Advanced Photocatalytic Degradation of Organic Pollutants Using Green Tea-Based ZnO Nanomaterials Under Simulated Solar Irradiation in Agri-Food Wastewater

Abstract

The increasing presence of various organics poses significant threats to aquatic ecosystems and living organisms. Conventional water treatment methods are often insufficient, necessitating the development of powerful and sustainable alternatives. This study addresses this challenge by exploring the synthesis of ZnO nanoparticles using green tea leaves extract—an eco-friendly approach—for the sunlight-activated removal of organics in agri-food wastewater. The research examined different conditions for the removal of clomazone (CLO), tembotrione (TEM), ciprofloxacin (CIP), and zearalenone (ZEA). Nitrate-derived ZnO synthesized in a water medium (N-gZnOw) exhibited the highest photocatalytic activity, removing 98.2, 95.8, 96.2, and 96.6% of CLO, TEM, CIP, and ZEA. Characterization techniques (XRD, Raman spectroscopy, SEM, zeta potential measurements, UV–visible spectroscopy) confirmed the synthesis of N-gZnOw, with an average particle size of 14.9 nm, an isoelectric point of 9.9, and a band gap energy of 2.92 eV. Photocatalytic experiments identified 0.5 mg/cm3 as an optimal catalyst loading, while a higher initial pollutant concentration reduced degradation efficiency.
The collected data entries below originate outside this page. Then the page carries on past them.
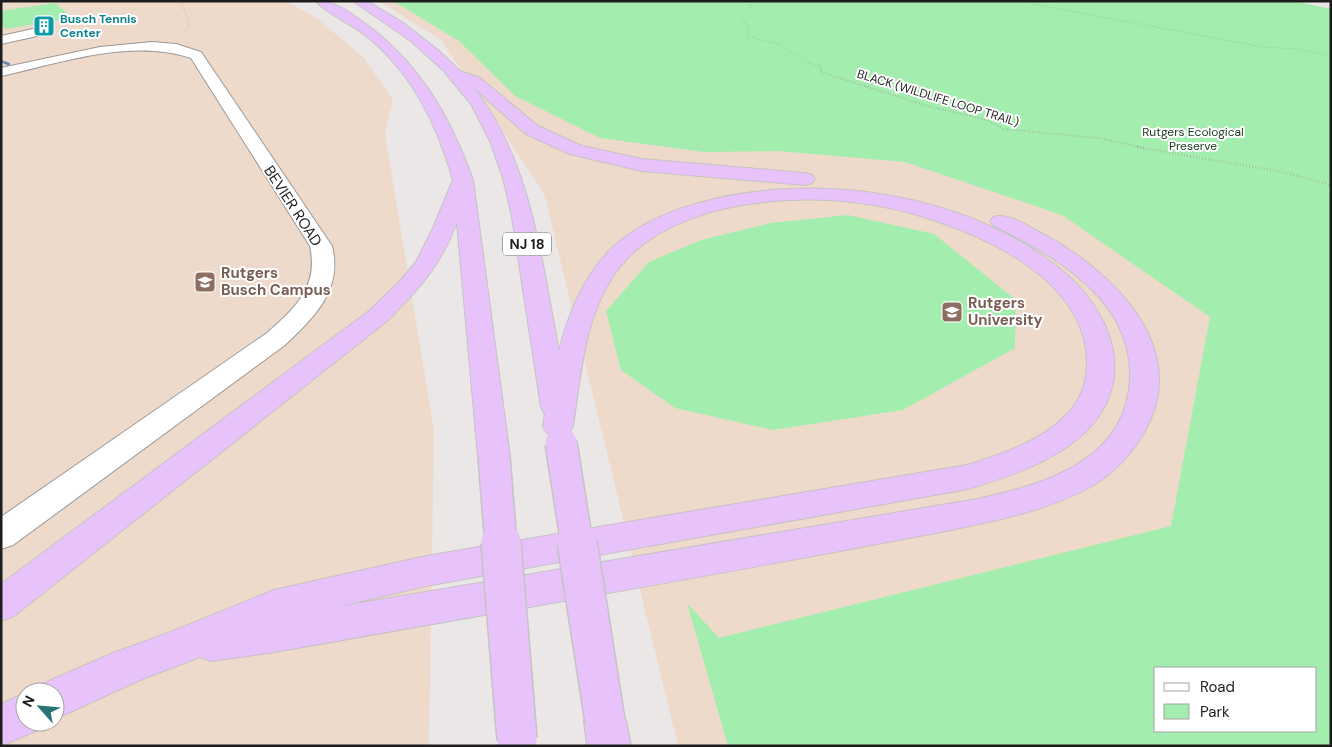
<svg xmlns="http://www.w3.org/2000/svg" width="1332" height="747" font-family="'DM Sans',sans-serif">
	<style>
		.education { fill: #eedacb; fill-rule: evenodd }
		.green { fill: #a3eeae; fill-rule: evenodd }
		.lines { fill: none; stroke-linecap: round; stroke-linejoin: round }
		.stream { fill: #6386ba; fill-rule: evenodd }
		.minor-casing { stroke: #9b9896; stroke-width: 2 }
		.highway-casing { stroke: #c4c4c4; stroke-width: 2 }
		.path-far2 { stroke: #a19d9d; stroke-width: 1; stroke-dasharray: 0.5 2; stroke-linecap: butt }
		.path-far1 { stroke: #a19d9d; stroke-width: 2; stroke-dasharray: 0.5 2; stroke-linecap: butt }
		.path { stroke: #a19d9d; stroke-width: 2.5; stroke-dasharray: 0.5 2.5; stroke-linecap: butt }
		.minor { fill: #fff; fill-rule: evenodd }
		.highway { fill: #e8c3fb; fill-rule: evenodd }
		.highway-bridge-far1-casing { stroke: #c4c4c4; stroke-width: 34; stroke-linecap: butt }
		.highway-bridge-casing { stroke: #c4c4c4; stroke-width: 42; stroke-linecap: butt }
		.highway-bridge-far1 { stroke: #e8c3fb; stroke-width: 31 }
		.highway-bridge { stroke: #e8c3fb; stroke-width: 39 }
		.labels { text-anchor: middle; stroke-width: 4; stroke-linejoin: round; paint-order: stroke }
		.far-culture-label { font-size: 12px; font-weight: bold; fill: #0d838f; stroke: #fff; text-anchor: start }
		.far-street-label { font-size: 12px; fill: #1e1c1c; stroke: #fff }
		.far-park-label { font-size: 12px; fill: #14351b; stroke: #fff }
		.shield { fill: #fff; stroke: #626060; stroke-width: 1 }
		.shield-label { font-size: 14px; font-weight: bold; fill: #1e1c1c }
		.street-label { font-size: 15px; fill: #1e1c1c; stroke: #fff }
		.education-label { font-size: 15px; font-weight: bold; fill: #785e54; stroke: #fff; text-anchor: start }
	</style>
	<rect width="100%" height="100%" fill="#ebe7e6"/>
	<path class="education" d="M1 1H285L317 18 364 58 393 100 385 134 434 430 429 746H1ZM25 692H55V722H25Z
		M379 1H1294L1331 9V746H678L544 193 441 40ZM1156 668H1316V731H1156Z"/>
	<path class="green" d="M393 1H1294L1331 9V746H728L687 603 719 638 1171 526 1210 317 1062 215 905 162 778 151 704 152 600 138 515 96 459 41ZM1156 668H1316V731H1156Z
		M55 3 73 18 5 29 1 25V11Z
		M848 215 934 234 1016 300 1015 348 903 410 773 430 675 408 621 370 606 311 649 262 701 240 771 223Z"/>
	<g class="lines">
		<path class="stream" d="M1 60 10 63 9 68H7V65L1 62Z"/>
		<g class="minor-casing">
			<path id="minor" d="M42 27 46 28 48 31 46 34 1 44V36Z
				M152 42 176 44 201 52 332 246C343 289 315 317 285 345L13 545 1 549V517L267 333C295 308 319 287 310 246L191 58C130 38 61 63 1 76V68L100 47Z"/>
		</g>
		<g class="highway-casing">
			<path id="highway" d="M316 1C334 1 348 11 363 22 419 62 450 116 473 180L510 457 505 465 494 468 483 465 478 457 457 222C441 265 419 289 387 321L14 616 1 621V584L369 311 401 280 416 262 433 228 453 180C437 125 414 76 369 38 354 25 327 14 316 1Z
				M353 1H367L402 22 438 50 460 71 480 78 538 126 582 146 642 159 805 173 812 175 815 179 812 183 805 185 642 171 570 154 526 134 474 88C532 163 541 260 559 351 568 314 584 276 611 249 635 226 667 212 699 203 814 171 964 192 1059 268 1113 311 1141 384 1080 437 1048 464 1007 477 968 489L426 586 336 607 977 499C1044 485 1128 460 1130 377 1131 347 1118 317 1097 295 1068 264 1030 244 993 225L990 221 993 217C1009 212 1029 227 1043 234 1113 271 1194 350 1143 434 1130 456 1114 473 1092 486 1047 511 995 521 946 531 904 539 861 547 819 555 636 589 452 620 269 653L211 661 200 657 140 680 55 719V692H37L40 685 113 653 171 632 274 590 426 556 967 465C1002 454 1040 442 1066 415 1081 400 1087 383 1087 363 1087 286 999 242 936 221 870 198 796 193 727 208 687 217 645 235 619 268 585 311 581 373 573 426L569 433 558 436 547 433 543 426 545 414 541 407 512 217 503 178 490 141 471 104 444 71 411 41Z
				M25 693V722H43L40 729 1 746V704Z
				M605 700 620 706 626 721 631 746H587L584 721 590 706Z"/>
		</g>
		<path class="path-far2" d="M181 1 189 23 187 30 182 33
			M741 1 752 5 742 17 749 29 746 36 781 45 803 61 820 66
			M1017 1 1263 47 1299 49 1331 56"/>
		<path class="path-far1" d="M820 65 821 72 931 107 988 120 1003 129 1098 138 1145 148"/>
		<path class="path" d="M1137 147 1283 172 1331 185"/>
		<use href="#minor" class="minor"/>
		<use href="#highway" class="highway"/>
		<g class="highway-bridge-far1-casing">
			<path id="highway-bridge-far1" d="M561 443 577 544
				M494 457 501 544"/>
		</g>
		<g class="highway-bridge-casing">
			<path id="highway-bridge" d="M501 542 517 739
				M577 542 605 721"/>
		</g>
		<use href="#highway-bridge-far1" class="highway-bridge-far1"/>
		<use href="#highway-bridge" class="highway-bridge"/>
	</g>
	<defs>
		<g id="building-square" transform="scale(1.125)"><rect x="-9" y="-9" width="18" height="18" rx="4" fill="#0f9aa8" stroke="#fff"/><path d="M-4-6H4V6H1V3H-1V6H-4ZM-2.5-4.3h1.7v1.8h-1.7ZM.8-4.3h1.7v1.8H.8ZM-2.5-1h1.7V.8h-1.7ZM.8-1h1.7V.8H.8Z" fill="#fff"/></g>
		<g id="university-square" transform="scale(1.125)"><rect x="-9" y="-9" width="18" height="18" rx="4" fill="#8d6e63" stroke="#fff"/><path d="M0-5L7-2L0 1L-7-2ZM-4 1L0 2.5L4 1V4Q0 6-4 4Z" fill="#fff"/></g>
	</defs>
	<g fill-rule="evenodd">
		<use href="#building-square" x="44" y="26"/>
		<use href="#university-square" x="205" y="282"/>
		<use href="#university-square" x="952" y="312"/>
	</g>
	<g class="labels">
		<g class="far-culture-label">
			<text x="60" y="23">Busch Tennis<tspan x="60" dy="14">Center</tspan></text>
		</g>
		<g class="far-street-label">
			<text transform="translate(938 98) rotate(17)" y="4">BLACK (WILDLIFE LOOP TRAIL)</text>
		</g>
		<g class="far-park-label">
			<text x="1193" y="136">Rutgers Ecological<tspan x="1193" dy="14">Preserve</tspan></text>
		</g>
		<rect class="shield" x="503" y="232.5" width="48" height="23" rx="4"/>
		<g class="shield-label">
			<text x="527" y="249">NJ 18</text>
		</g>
		<g class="street-label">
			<text transform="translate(293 206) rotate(57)" y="5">BEVIER ROAD</text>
		</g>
		<g class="education-label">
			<text x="221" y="278">Rutgers<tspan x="221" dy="17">Busch Campus</tspan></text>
			<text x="968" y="308">Rutgers<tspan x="968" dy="17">University</tspan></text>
		</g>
	</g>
	<rect width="1332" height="747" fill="none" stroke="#1e1c1c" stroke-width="5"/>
	<rect x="1154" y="667" width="162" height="65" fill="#ffffff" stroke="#a5a4a4"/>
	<rect x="1164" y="683" width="25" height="8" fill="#ffffff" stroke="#a5a4a4"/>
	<text x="1200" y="692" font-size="15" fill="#1e1c1c">Road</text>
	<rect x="1164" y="704" width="25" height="15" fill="#a3eeae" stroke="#a5a4a4"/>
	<text x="1200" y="717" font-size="15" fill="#1e1c1c">Park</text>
	<g transform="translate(40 707) rotate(297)"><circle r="24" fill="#ffffff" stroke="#a5a4a4"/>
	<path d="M0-4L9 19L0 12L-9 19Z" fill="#297475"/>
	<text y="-8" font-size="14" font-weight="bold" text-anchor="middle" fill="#1e1c1c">N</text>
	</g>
</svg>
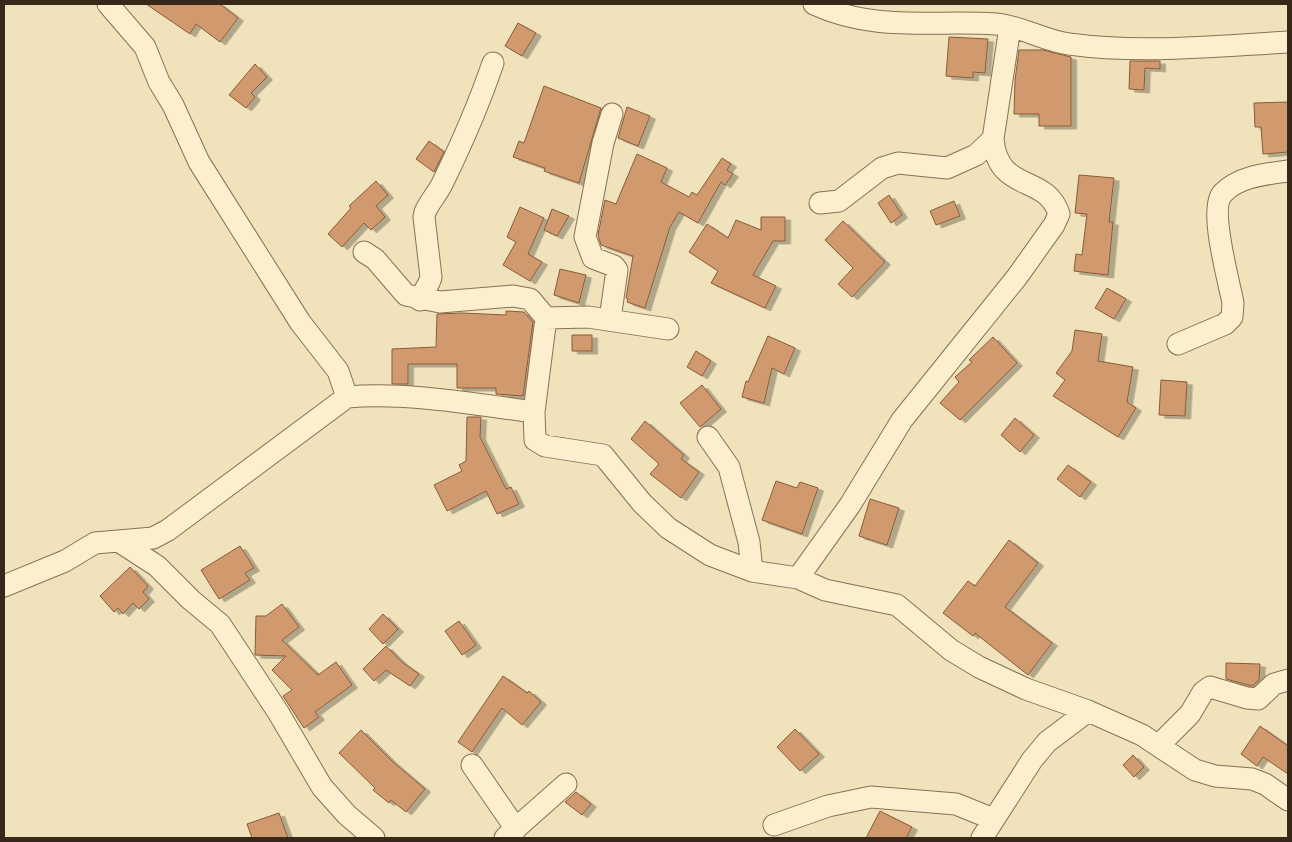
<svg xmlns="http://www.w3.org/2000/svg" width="1292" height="842" viewBox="0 0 1292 842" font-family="'IBM Plex Serif',serif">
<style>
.building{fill:#d19a6e;stroke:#885b39;filter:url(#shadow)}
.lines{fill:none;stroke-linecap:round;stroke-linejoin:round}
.minor-casing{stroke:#887154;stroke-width:23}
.minor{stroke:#fbefce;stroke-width:21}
</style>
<defs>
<filter id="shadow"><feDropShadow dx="5.5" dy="3" stdDeviation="0" flood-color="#0004"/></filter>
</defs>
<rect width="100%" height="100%" fill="#f0e2bb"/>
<path class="building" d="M 146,4 L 220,4 L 238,18 L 220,42 L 196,24 L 190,34 Z
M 518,23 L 536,33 L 522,56 L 505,46 Z
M 949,37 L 988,39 L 985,73 L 973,72 L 973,78 L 946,76 Z
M 1019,50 L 1043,50 L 1071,57 L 1071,126 L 1039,126 L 1039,114 L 1014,114 L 1015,80 Z
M 1130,61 L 1160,61 L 1160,69 L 1145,68 L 1144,90 L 1129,89 Z
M 255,64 L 267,77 L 251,93 L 255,97 L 246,108 L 229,95 Z
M 544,86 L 601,108 L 579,183 L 544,171 L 545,168 L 513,157 L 519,141 L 524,143 Z
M 1288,102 L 1288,152 L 1263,154 L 1261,127 L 1255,127 L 1254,103 Z
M 627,107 L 650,116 L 638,146 L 618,138 Z
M 429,141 L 444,152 L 434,172 L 416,159 Z
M 637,154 L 667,168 L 661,182 L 689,197 L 692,192 L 697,195 L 722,158 L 731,164 L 727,170 L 733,174 L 725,185 L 721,182 L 698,223 L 679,212 L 670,227 L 645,308 L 627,302 L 628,299 L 626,298 L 633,256 L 601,245 L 598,235 L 605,200 L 616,204 Z
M 1079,175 L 1114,178 L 1109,222 L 1113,222 L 1108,275 L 1074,271 L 1076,254 L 1082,255 L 1087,214 L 1075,213 Z
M 376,181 L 388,195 L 376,206 L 385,217 L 371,230 L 364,223 L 342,247 L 328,234 L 351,208 L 349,206 Z
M 889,195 L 902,215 L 891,223 L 878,203 Z
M 954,201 L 960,216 L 936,225 L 930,211 Z
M 520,207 L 544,218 L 528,254 L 542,262 L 530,281 L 503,265 L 516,242 L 507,237 Z
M 552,209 L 569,216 L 557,236 L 544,230 Z
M 761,217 L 785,217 L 785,241 L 773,241 L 753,275 L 776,286 L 765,308 L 711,283 L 718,271 L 689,252 L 707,224 L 728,238 L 736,220 L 761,230 Z
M 843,221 L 885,262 L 852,297 L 838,284 L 853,268 L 825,240 Z
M 560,269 L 586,275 L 579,303 L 554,295 Z
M 1107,288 L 1126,299 L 1114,319 L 1095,308 Z
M 506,311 L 524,312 L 533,322 L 523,396 L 496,394 L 496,388 L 457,388 L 457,364 L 408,364 L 408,384 L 392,384 L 392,349 L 436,347 L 437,314 L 462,313 L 506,315 Z
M 1075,330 L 1102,334 L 1098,361 L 1133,367 L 1127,402 L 1136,408 L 1118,437 L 1053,396 L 1065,380 L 1056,373 L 1072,351 Z
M 572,335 L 592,335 L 592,351 L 572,351 Z
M 768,336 L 795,348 L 784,374 L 772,368 L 764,403 L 742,397 L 746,381 L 748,382 Z
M 993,337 L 1017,363 L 960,420 L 940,403 L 959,382 L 955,377 L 972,362 L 969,360 Z
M 696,351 L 711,361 L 702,376 L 687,367 Z
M 1161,380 L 1187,382 L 1185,416 L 1159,415 Z
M 702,385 L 721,409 L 700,427 L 680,403 Z
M 467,417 L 481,417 L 480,437 L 506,489 L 511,487 L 519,504 L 497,514 L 486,491 L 447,511 L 434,485 L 462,471 L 459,465 L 466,461 Z
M 1015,418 L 1034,435 L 1020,452 L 1001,435 Z
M 645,421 L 684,455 L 681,459 L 699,472 L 681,498 L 650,474 L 659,464 L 631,439 Z
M 1068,465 L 1091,482 L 1080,497 L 1057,479 Z
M 776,481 L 797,488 L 800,482 L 818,488 L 802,534 L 762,520 Z
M 870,499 L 899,508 L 887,545 L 859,536 Z
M 1009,540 L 1038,563 L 1005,607 L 1052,643 L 1028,675 L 975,633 L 973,636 L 943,613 L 968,581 L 975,586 Z
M 240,546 L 254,568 L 245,573 L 250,580 L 219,599 L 201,570 Z
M 130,567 L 148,586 L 143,592 L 149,599 L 139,609 L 133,603 L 123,614 L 118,608 L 114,612 L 100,596 Z
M 282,604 L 299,627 L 282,640 L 318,675 L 336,662 L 352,685 L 315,712 L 319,717 L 304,728 L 283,696 L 292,690 L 272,670 L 286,656 L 255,655 L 256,616 L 266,616 Z
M 383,614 L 398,629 L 383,644 L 369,629 Z
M 459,621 L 476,645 L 462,655 L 445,631 Z
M 386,646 L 402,662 L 419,674 L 410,686 L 386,670 L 374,681 L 363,669 Z
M 1226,663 L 1260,664 L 1259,680 L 1252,686 L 1226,679 Z
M 503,676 L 527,693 L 529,691 L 541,702 L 522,725 L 502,708 L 472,752 L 458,742 Z
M 1260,726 L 1288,746 L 1288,774 L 1263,757 L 1257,766 L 1241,754 Z
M 795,729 L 819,754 L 800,771 L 777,747 Z
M 361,730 L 392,761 L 425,789 L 406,812 L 391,800 L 389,803 L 373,790 L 375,788 L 339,753 Z
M 1133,755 L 1144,767 L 1134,777 L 1123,765 Z
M 576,792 L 591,804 L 582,815 L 565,802 Z
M 880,811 L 912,827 L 906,838 L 866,838 Z
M 279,813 L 288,838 L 252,838 L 247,824 Z"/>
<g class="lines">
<defs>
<path id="minor" d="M 108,4 L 145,47 L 159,82 L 173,105 L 199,162 L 300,322 L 338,371 L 347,397
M 814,4 C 874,32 933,20 996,24 C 1021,26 1045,41 1069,44 C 1141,54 1216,46 1288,42
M 820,203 L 839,201 L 882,168 L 898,163 L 947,168 L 976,155 L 993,139
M 364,252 L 375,259 L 406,295 L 440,302 L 513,296 L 530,299 L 546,318 L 534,412
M 420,300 C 423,291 429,286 431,277 L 424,217 L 425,212 C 430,201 438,193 443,182 C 462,143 479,104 493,63
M 546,318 L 588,317 L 668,329
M 610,319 L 617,270 L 614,266 L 593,258 L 585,237 L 603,143 L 612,114
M 1178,344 L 1225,324 L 1232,317 L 1233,303 C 1229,281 1208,208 1223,193 C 1239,176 1267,174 1288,171
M 708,437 L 729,467 L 749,542 L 752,571
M 120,542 L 157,566 L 191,600 L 220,624 L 278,712 L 322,787 L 347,815 L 374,838
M 798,578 L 850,505 L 902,420 L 1017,277 L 1054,225 L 1059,214 C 1046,173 998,194 993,139 L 1010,27
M 4,586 L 65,561 L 95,543 L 153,538 L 168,530 L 347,397 C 409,392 473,404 534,412 L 535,440 L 545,446 L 603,455 L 642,503 L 668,528 L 710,555 L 752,571 L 798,578 L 825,590 L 897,605 L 951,650 L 979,667 L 1026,689 L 1088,711 L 1142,735 L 1195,770 L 1215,776 L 1252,779 L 1265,784 L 1288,800
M 1160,744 L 1190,714 L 1203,692 L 1210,687 L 1247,698 L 1258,699 L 1274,684 L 1288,680
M 472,765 L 516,829
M 774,825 L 828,806 L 871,797 L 956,804 L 993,819
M 505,838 L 566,784
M 982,838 L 1032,760 L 1047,742 L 1088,711"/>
</defs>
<use href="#minor" class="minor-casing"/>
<use href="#minor" class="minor"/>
</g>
<rect width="1292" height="842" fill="none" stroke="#36281a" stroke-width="10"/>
</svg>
LC-ESIMS/MS measurements confirmed the efficient pollutant degradation and the formation of degradation intermediates. Hence, this study demonstrates that green tea extractsynthesized ZnO nanoparticles offer a promising, sustainable solution for removing herbicides, pharmaceuticals, and mycotoxins from wastewater, paving the way for eco-friendly water purification technologies.